PROMPT - Using the entries below, copy out all lines where "linecap" is found.

(Stored data)

┄┄┄┄┄┄┄┄┄┄

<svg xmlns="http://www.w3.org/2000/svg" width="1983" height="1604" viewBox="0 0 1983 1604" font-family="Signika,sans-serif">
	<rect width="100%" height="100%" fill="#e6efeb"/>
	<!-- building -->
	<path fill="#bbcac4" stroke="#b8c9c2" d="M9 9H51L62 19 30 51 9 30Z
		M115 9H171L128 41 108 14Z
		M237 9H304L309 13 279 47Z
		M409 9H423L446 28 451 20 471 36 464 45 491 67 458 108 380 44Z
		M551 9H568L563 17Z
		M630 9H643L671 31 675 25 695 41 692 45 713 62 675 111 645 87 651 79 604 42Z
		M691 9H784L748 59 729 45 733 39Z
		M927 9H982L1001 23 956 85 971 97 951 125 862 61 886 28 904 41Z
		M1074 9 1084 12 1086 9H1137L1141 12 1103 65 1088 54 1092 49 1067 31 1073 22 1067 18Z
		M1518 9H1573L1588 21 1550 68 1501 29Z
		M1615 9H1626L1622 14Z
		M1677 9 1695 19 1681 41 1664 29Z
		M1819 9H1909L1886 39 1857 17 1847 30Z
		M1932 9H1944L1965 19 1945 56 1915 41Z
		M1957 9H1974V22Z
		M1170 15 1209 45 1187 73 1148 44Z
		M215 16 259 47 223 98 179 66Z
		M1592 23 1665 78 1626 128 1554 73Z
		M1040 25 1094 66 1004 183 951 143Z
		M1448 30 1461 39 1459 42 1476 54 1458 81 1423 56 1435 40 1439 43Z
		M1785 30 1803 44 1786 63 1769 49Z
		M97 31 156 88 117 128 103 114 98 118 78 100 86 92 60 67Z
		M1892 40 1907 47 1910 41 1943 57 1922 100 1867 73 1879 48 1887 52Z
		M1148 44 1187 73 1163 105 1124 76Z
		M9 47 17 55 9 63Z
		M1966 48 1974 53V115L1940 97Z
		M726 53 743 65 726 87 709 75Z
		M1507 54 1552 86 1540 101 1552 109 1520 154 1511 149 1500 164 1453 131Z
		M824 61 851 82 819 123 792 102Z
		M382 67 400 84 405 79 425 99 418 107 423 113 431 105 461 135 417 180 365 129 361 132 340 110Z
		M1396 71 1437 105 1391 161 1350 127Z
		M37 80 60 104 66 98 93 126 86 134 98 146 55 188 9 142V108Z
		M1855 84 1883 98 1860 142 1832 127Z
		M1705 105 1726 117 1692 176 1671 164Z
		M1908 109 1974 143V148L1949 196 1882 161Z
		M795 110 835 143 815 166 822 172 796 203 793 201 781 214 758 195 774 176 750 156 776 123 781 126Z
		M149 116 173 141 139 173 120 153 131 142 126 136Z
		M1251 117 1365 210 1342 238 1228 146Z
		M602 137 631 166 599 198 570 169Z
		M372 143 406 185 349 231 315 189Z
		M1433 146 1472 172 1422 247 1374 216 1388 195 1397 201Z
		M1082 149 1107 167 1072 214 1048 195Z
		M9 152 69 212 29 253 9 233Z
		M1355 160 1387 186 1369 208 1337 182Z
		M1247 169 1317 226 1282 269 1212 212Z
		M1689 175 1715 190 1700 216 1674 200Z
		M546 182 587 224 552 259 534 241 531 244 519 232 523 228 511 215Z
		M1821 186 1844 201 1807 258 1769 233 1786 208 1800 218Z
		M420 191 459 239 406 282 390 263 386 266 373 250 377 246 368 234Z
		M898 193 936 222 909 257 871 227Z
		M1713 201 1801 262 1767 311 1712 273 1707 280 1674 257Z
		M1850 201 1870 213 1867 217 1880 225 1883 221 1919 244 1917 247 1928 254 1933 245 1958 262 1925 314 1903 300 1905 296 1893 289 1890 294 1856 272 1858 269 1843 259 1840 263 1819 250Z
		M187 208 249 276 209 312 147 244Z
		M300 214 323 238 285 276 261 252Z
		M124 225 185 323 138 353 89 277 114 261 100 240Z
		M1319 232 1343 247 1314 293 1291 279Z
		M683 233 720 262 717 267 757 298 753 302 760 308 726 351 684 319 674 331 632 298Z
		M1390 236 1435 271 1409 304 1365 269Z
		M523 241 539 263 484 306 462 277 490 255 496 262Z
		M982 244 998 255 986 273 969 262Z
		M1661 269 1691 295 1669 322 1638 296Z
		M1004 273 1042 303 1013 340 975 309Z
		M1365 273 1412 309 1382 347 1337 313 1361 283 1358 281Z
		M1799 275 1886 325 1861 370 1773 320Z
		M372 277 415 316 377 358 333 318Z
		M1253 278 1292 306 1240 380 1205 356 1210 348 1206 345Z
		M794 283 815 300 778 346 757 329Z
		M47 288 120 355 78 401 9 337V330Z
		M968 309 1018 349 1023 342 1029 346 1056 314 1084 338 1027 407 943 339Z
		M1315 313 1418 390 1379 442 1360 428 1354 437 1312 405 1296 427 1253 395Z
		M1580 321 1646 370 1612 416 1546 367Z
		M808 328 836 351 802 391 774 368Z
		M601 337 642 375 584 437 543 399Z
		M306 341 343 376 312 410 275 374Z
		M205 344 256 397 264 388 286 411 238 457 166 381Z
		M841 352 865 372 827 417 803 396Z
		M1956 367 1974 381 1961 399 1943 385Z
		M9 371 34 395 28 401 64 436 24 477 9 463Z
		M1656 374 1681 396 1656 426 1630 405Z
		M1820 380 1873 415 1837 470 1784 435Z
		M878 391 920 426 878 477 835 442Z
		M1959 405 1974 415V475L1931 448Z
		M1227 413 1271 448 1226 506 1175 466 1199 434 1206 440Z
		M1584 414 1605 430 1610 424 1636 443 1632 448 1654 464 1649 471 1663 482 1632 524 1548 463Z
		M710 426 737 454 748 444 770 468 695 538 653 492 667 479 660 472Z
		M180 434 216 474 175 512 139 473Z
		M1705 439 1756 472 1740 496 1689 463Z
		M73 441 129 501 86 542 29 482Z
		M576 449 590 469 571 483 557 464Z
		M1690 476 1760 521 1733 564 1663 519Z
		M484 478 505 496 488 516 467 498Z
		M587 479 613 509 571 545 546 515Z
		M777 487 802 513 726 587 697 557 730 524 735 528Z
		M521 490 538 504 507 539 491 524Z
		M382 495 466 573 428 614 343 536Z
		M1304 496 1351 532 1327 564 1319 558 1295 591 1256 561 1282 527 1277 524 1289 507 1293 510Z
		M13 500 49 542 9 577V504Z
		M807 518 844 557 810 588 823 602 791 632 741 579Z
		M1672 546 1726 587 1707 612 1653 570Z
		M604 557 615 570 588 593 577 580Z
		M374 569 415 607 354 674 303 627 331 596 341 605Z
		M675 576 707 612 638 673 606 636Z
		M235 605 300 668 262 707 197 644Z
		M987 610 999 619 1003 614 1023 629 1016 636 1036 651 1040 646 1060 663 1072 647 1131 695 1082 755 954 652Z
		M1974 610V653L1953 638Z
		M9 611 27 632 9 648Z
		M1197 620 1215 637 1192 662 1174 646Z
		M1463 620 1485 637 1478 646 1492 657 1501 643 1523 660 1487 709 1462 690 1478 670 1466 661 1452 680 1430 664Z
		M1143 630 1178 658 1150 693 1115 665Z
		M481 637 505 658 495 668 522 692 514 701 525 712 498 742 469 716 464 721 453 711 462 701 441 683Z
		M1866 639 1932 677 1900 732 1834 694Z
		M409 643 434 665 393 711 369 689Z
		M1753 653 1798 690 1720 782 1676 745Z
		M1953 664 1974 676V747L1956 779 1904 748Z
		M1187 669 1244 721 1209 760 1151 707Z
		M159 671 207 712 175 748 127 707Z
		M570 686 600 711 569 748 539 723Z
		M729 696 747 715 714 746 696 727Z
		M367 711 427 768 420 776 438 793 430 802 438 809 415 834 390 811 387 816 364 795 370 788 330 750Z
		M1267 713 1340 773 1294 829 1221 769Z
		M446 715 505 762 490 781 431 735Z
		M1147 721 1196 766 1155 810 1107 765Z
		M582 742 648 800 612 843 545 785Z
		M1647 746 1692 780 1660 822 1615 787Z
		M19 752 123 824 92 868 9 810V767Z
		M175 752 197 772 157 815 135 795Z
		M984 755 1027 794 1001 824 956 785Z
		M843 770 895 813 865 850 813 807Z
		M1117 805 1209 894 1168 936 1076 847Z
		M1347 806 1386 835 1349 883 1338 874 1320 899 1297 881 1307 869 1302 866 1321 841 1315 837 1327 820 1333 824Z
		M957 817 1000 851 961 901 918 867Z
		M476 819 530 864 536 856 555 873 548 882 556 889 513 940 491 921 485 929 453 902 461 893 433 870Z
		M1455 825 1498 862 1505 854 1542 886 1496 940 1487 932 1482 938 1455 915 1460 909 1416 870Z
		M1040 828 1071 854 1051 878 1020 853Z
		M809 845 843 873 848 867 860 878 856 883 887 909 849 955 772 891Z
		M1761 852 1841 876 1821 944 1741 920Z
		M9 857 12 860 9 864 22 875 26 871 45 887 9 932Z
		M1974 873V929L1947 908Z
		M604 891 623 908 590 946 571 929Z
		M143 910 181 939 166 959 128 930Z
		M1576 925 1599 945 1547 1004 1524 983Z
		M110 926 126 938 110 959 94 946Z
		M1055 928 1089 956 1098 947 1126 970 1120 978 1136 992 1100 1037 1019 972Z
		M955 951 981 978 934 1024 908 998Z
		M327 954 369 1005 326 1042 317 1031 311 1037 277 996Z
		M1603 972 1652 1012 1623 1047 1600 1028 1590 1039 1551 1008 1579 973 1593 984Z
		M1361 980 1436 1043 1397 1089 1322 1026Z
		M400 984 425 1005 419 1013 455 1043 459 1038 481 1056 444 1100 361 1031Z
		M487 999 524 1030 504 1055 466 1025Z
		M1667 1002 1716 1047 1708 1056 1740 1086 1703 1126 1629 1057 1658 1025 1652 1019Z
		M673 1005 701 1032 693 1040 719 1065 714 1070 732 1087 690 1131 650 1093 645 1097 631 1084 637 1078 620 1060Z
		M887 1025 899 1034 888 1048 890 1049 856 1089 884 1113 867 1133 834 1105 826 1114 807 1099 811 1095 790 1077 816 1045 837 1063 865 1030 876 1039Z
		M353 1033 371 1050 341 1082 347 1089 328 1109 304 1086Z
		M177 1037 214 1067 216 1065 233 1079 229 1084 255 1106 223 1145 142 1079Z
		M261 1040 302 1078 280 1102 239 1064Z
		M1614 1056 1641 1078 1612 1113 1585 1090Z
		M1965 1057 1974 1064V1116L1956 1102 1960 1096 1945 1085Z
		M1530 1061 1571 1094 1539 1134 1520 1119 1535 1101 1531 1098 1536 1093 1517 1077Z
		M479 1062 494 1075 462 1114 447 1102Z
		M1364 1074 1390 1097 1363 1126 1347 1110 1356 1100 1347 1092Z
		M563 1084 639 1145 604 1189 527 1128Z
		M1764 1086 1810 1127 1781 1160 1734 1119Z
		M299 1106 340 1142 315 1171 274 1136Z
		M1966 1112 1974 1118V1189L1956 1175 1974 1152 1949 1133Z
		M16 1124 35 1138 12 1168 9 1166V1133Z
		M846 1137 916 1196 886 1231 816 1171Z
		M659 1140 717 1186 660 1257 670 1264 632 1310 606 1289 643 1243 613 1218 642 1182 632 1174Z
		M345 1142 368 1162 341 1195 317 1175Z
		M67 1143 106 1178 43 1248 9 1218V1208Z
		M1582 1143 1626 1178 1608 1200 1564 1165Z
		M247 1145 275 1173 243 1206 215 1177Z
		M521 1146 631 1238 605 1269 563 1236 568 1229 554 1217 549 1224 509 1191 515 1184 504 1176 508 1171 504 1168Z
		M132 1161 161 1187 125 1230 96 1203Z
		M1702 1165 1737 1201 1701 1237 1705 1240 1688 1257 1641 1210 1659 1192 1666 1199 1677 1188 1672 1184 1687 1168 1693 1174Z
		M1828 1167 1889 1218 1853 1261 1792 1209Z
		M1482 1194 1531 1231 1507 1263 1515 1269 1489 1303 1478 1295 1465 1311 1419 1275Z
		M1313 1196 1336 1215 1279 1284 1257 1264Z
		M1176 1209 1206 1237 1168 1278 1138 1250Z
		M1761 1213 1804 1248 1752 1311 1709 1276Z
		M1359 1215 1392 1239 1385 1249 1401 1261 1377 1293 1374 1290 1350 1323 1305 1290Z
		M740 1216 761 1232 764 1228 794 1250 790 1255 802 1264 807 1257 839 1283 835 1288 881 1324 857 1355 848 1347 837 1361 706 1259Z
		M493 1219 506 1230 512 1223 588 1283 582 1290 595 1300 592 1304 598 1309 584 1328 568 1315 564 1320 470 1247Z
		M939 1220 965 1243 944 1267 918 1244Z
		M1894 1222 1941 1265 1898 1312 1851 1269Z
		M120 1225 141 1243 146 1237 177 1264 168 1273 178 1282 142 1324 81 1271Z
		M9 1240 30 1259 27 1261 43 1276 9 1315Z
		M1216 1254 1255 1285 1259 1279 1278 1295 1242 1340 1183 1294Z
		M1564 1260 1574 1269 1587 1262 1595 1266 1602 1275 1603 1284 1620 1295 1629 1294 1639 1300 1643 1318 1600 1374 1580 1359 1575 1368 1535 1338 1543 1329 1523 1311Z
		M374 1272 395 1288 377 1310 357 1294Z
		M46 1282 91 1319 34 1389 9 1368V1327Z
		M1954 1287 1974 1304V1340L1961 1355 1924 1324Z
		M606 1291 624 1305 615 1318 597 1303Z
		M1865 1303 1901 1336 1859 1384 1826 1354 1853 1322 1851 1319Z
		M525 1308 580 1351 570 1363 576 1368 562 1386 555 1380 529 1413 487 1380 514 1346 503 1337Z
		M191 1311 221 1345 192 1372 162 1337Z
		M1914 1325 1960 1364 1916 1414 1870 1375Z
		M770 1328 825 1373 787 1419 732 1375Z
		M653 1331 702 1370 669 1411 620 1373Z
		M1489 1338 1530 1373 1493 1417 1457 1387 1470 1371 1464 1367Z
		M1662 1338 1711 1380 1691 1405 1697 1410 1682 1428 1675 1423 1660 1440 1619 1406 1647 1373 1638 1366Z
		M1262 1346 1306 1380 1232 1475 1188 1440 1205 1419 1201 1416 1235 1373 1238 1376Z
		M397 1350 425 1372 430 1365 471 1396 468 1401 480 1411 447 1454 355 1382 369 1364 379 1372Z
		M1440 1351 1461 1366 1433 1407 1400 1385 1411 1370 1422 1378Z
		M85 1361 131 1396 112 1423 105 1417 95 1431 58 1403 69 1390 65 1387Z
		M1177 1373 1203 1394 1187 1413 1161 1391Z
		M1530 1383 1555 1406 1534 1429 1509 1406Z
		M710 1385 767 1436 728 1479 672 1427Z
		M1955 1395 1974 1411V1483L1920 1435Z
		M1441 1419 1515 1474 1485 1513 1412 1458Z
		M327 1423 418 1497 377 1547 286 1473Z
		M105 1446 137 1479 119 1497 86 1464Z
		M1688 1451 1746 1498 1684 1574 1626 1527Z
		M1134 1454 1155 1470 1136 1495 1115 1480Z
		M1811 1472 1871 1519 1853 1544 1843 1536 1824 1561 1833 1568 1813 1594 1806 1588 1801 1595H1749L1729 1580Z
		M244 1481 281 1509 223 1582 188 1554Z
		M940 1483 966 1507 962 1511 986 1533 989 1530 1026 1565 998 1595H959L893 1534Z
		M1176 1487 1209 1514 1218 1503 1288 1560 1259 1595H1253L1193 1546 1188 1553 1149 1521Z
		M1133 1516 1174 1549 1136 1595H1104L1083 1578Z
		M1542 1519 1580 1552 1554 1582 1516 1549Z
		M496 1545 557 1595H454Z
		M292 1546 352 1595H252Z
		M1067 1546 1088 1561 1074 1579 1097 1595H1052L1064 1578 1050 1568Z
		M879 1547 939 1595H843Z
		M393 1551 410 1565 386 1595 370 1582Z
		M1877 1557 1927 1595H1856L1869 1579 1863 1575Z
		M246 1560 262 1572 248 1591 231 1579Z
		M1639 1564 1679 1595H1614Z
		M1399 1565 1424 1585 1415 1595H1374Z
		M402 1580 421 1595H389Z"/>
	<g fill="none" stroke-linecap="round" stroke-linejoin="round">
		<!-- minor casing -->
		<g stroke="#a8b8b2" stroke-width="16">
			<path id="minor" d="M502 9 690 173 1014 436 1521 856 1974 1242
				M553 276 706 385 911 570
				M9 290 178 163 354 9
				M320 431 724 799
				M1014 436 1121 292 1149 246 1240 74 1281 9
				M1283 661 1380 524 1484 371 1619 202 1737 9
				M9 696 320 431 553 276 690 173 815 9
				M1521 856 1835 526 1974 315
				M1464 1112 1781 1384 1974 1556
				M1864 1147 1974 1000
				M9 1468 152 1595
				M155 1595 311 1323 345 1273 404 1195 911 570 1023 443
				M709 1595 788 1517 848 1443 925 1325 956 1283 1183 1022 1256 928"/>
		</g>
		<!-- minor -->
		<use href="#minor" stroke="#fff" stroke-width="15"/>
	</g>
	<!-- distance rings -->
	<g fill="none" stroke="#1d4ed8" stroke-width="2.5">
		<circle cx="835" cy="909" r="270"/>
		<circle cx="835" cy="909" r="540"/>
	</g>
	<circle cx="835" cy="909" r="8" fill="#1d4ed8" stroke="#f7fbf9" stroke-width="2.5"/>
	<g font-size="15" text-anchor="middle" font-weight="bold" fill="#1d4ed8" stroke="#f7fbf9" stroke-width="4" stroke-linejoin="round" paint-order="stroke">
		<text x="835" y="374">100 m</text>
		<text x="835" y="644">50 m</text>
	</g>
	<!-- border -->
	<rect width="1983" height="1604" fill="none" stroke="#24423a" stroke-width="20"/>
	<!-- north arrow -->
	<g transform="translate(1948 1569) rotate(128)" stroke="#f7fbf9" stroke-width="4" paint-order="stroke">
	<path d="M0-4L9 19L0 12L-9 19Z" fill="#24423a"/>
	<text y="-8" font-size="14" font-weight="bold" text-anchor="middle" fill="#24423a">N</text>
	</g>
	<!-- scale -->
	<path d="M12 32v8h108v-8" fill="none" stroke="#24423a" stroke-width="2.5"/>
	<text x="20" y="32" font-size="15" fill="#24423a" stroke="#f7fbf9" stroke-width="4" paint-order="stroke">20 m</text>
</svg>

┄┄┄┄┄┄┄┄┄┄

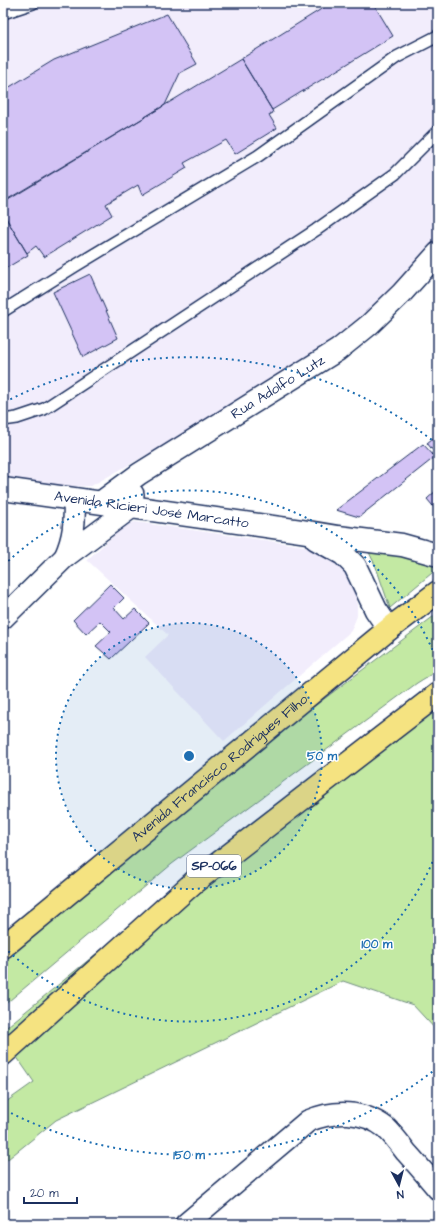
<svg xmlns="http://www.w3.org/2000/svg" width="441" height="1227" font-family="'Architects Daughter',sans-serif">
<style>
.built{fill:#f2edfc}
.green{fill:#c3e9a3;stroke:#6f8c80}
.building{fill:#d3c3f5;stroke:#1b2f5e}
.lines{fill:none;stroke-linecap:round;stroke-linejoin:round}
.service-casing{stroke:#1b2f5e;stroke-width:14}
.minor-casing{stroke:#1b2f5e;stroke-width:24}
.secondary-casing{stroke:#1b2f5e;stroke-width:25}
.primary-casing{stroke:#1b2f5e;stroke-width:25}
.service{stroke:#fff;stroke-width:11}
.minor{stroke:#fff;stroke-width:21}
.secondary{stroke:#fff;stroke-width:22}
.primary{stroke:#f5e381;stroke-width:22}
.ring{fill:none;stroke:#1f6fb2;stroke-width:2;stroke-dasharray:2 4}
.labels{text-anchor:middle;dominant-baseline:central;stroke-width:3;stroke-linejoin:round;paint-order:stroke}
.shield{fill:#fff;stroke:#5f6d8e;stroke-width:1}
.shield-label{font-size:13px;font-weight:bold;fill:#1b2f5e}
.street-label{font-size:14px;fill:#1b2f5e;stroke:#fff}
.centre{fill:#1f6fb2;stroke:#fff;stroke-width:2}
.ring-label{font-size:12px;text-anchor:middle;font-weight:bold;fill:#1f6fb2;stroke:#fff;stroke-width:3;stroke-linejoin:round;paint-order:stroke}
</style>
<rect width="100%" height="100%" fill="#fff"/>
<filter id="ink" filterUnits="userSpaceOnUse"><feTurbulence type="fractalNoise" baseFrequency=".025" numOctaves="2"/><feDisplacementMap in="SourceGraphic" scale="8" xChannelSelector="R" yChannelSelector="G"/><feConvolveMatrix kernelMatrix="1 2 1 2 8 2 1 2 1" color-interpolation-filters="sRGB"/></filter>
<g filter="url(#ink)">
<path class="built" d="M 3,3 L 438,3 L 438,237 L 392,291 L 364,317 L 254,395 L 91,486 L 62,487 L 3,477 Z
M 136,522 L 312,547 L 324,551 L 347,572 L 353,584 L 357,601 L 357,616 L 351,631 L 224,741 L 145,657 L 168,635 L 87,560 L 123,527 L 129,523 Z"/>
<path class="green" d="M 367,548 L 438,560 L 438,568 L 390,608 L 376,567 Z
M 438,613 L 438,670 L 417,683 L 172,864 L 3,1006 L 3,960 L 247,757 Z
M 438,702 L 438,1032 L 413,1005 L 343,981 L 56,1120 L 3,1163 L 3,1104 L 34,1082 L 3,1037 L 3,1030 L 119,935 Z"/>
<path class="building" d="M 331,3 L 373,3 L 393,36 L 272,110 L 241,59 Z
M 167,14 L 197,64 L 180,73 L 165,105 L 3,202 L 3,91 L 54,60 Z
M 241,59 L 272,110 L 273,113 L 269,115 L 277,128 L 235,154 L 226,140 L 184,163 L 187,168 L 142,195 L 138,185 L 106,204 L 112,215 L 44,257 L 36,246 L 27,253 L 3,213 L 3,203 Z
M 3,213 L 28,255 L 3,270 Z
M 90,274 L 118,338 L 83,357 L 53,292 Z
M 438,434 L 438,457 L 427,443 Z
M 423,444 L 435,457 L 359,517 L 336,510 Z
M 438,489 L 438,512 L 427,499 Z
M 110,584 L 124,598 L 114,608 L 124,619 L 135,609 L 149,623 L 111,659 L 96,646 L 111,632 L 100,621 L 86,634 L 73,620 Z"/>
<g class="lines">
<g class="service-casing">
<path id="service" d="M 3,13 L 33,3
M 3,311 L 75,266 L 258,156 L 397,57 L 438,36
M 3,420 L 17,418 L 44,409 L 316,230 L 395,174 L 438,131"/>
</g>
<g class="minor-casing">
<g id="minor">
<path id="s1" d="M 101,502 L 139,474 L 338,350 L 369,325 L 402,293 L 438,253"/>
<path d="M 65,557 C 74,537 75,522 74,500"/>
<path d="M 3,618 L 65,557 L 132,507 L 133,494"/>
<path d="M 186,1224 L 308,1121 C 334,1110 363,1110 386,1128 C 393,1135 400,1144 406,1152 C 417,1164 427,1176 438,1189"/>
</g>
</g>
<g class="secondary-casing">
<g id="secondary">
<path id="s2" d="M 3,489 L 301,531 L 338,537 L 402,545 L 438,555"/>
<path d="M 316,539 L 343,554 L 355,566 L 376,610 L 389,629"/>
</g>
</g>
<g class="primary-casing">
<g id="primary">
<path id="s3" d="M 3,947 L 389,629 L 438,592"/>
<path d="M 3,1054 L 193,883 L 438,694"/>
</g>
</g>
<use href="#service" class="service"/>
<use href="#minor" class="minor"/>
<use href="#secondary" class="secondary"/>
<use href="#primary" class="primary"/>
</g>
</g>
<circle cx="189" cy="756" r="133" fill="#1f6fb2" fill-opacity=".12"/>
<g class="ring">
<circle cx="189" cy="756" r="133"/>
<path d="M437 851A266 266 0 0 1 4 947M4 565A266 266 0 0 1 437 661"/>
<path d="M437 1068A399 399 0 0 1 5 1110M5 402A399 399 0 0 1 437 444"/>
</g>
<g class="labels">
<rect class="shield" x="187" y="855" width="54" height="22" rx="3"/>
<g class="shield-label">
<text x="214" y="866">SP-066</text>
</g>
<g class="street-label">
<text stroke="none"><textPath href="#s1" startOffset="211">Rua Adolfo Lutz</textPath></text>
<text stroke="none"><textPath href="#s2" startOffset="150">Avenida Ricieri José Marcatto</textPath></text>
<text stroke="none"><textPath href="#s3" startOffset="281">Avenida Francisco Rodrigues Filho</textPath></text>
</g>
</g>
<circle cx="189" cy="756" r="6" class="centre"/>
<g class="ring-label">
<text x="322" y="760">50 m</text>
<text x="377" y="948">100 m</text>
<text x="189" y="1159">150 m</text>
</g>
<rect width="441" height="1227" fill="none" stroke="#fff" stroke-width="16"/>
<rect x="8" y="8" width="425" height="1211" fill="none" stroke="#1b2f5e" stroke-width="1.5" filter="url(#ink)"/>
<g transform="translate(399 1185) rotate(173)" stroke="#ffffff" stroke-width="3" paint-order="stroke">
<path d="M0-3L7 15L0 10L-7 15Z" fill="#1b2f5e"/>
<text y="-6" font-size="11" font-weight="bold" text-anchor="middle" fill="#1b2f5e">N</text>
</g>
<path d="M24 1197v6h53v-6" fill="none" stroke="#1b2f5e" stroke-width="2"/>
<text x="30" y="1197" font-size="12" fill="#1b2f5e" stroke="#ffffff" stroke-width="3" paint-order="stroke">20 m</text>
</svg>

┄┄┄┄┄┄┄┄┄┄

TASK RESULT -
	<g fill="none" stroke-linecap="round" stroke-linejoin="round">
.lines{fill:none;stroke-linecap:round;stroke-linejoin:round}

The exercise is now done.